YOUR OBJECTIVE >>
How many lines in the records below contain the string "says", matching case exactly? Reply with the number alone.

EXTRACTED RECORDS >>
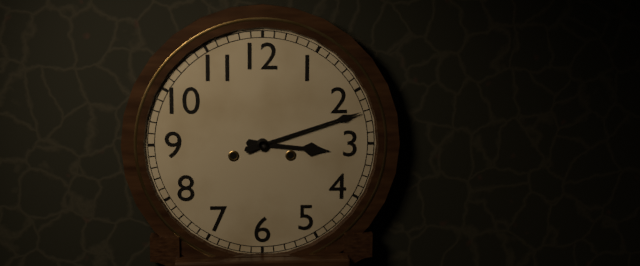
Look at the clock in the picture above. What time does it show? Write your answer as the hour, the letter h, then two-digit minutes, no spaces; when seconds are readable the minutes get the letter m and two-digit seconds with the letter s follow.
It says 3h12
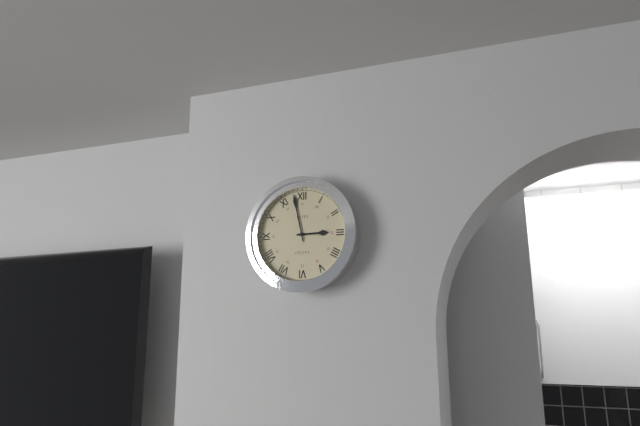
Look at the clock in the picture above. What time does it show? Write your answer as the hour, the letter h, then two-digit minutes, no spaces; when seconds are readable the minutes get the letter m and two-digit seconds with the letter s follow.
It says 2h58
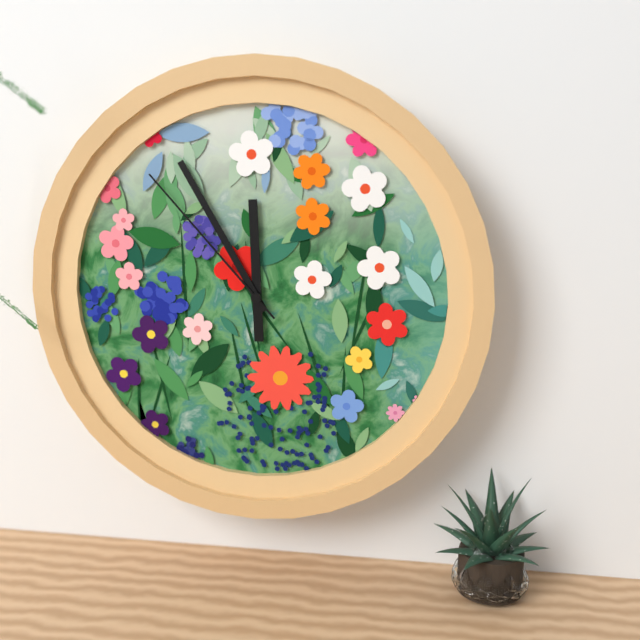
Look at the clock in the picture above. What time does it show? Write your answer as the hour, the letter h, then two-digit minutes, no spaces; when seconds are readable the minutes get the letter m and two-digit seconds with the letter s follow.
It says 11h55m53s
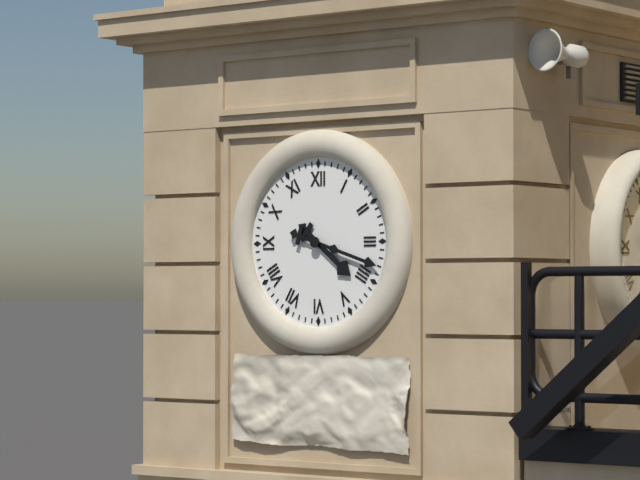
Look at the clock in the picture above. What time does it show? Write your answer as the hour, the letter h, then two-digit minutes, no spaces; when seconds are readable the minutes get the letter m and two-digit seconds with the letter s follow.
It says 4h18
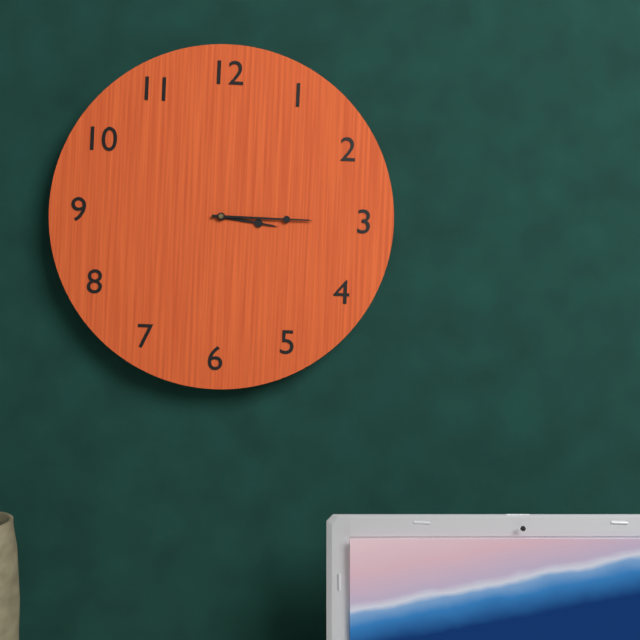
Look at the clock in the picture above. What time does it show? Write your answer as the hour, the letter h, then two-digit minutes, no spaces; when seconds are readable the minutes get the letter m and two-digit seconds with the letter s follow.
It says 3h15
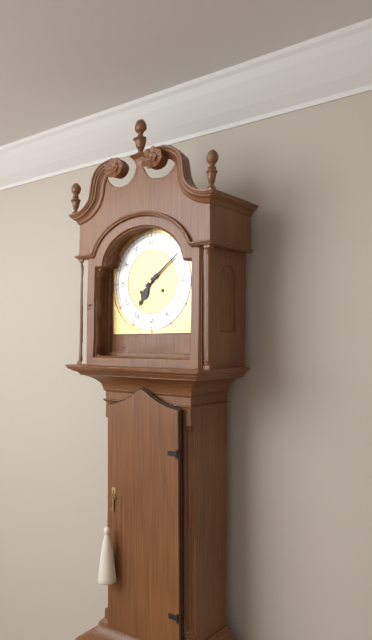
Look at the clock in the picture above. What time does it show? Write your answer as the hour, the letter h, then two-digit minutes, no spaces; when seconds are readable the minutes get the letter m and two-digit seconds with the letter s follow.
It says 7h09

TASK RESPONSE >>
6